Verdi has already signed collective agreements in other sectors, such as the printing industry, insurance, private banking and newspapers, which are far below what the port employers have offered. Most of these Verdi wage agreements run for two years and consist of one or two one-off payments of €500 and annual wage increases of 1.5 to 3 percent. Like the IG Metall union, Verdi also rejects seeking compensation for inflation.

The real level of inflation is much higher than the usual figures quoted. Above all, prices for food, heating, rents and energy, which represent a particularly heavy burden on those dependent on low and middle incomes, have risen several times more than the official inflation rate. The World Bank expects international food prices to rise by 22.9 percent this year. For many workers and their families, this threatens their very existence; they are simply no longer able to make ends meet on their monthly salaries.

In addition, there are unbearable levels of work stress, the threat of losing jobs and the consequences of the government’s ruthless coronavirus policy, which has claimed 140,000 lives in Germany alone and infected 3.6 million, one in 10 of whom are suffering from long-term consequences.

On the other hand, profits in many corporations are rising astronomically. The top companies listed on the German Dax index have also set new profit records. In the first quarter of 2022, their profits were 21 percent higher than in the same period of the previous year. The large container shipping companies are also taking advantage of the crisis to make massive profits. Because the demand for overseas transport exceeds the supply of available shipping capacity, freight rates are being driven up. Nevertheless, it is workers who are made to bleed.

All over the world, workers are concluding that they must fight if they are to defend their rights and gains. The number of strikes and protests has increased significantly around the world—from the US to Europe, Asia and Africa. This week, 50,000 rail workers are taking strike action in Britain.

Dockers in Germany need to see their wages struggle as part of this international mobilisation of the working class, and they need to address the issues today facing workers everywhere.

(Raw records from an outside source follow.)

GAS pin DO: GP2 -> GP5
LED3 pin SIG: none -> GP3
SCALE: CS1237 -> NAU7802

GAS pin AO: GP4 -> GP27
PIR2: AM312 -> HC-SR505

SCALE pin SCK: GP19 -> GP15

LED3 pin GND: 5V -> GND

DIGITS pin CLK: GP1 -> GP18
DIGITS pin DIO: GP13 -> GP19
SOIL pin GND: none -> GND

First, any successful struggle requires a break with the unions which, despite their sometimes radical words, are unreservedly on the opposite side. Independent rank-and-file action committees must be built to organise the struggle for higher wages and compensation for the rising cost of living.

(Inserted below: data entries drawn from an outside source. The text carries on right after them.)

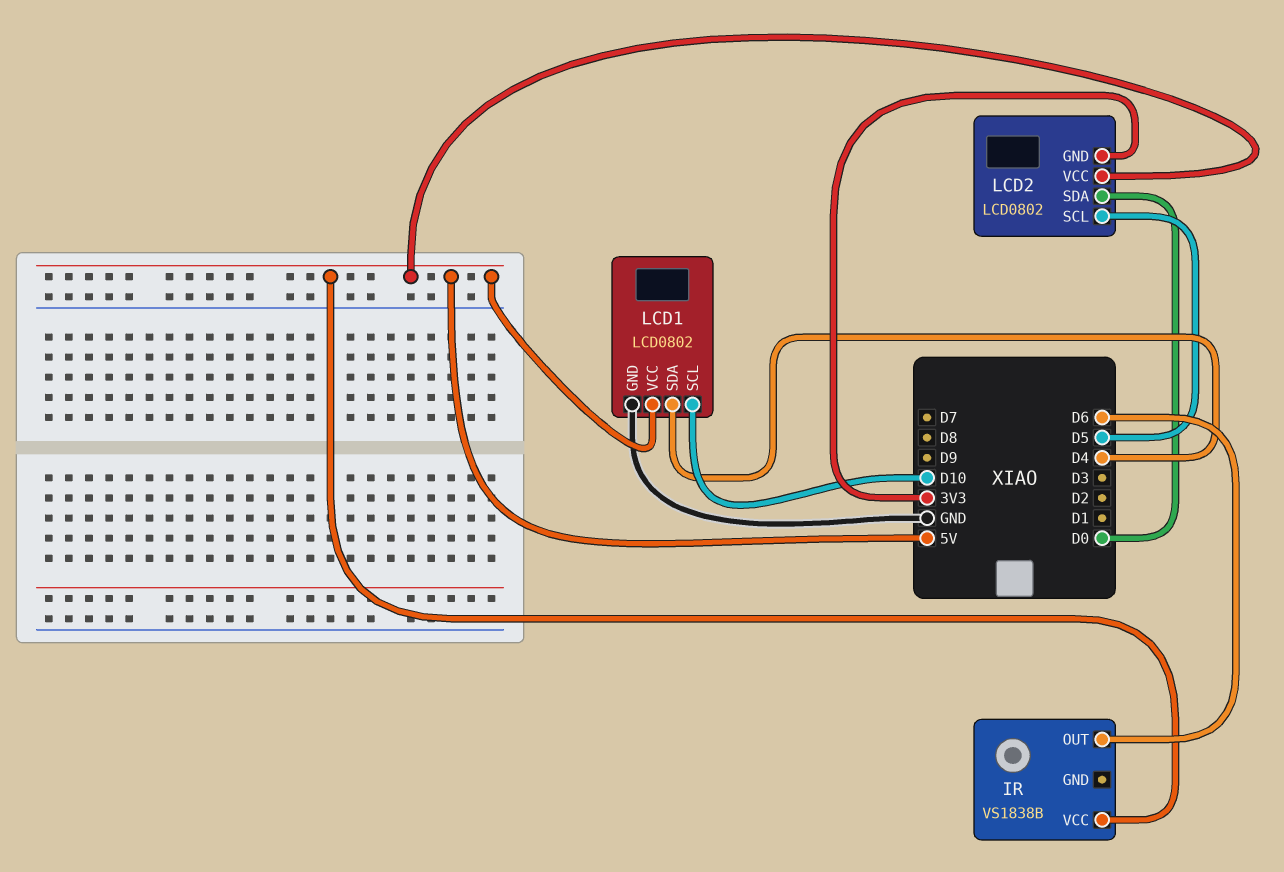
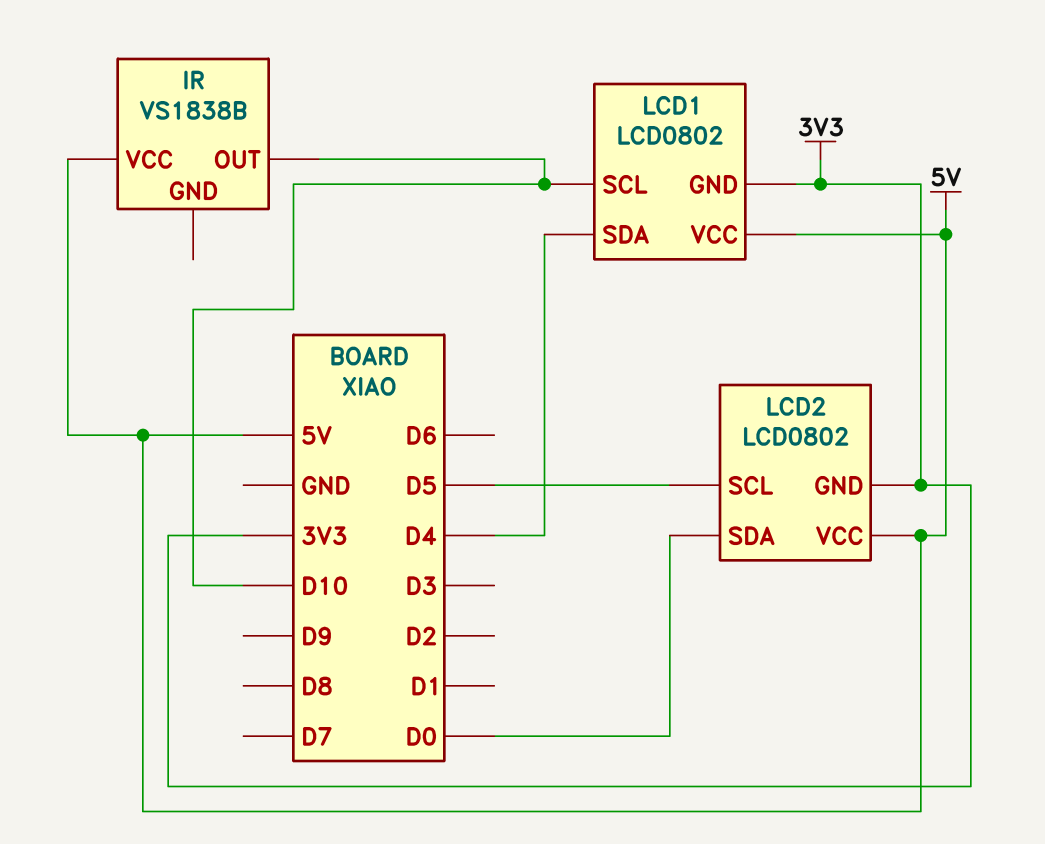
IR pin OUT: D6 -> D10
LCD1 pin GND: GND -> 3V3

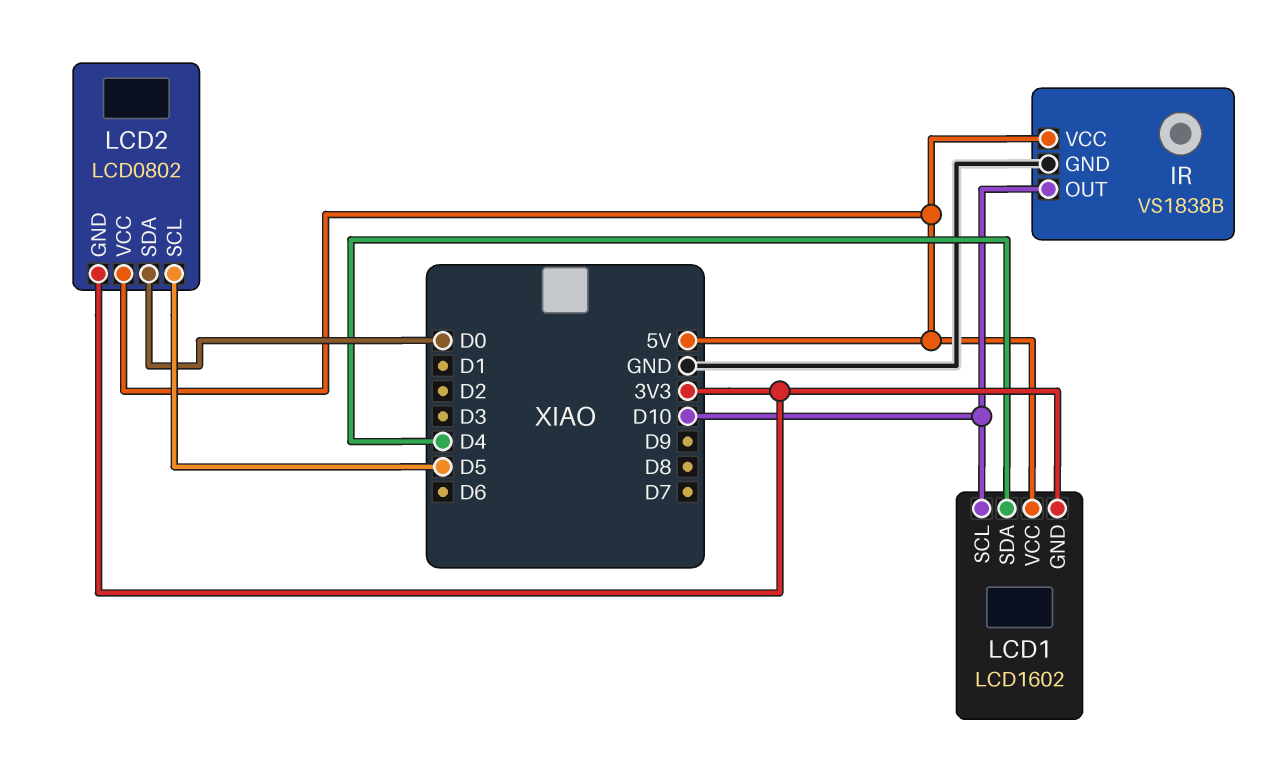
IR pin GND: none -> GND
LCD1: LCD0802 -> LCD1602

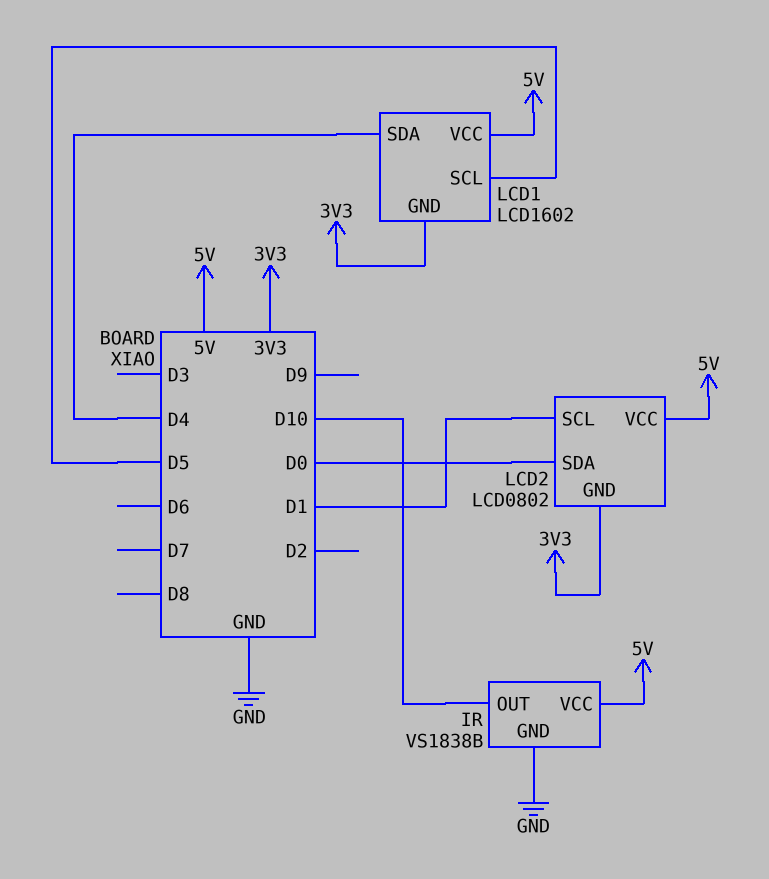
LCD1 pin SCL: D10 -> D5
LCD2 pin SCL: D5 -> D1

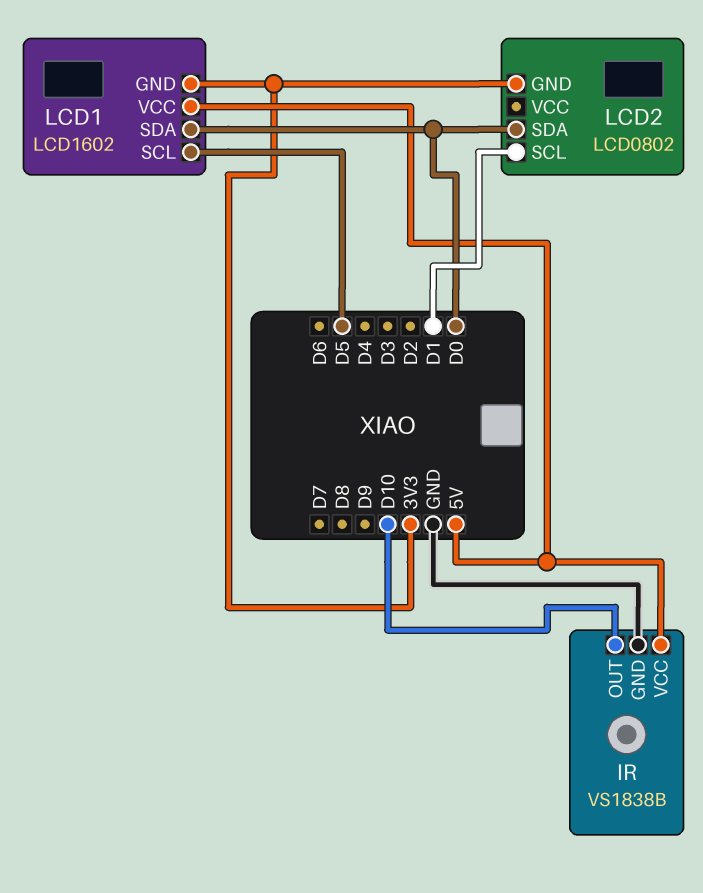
LCD1 pin SDA: D4 -> D0
LCD2 pin VCC: 5V -> none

Second, no struggle can be won within the framework of one company or country. Workers must unite across all workplaces, industries and countries to unleash their full fighting power.

A year ago, the International Workers Alliance of Rank-and-File Committees (IWA-RFC) was launched to provide these struggles with an organisational form and a political orientation.

“For the working class to fight back, a path must be created to coordinate its struggles in different factories, industries and countries in opposition to the ruling class and the corporatist unions,” the founding statement reads. “The IWA-RFC will work to develop the framework for new forms of independent, democratic and militant rank-and-file organizations of workers in factories, schools and workplaces on an international scale.”

This is of utmost importance for any strike or industrial action today.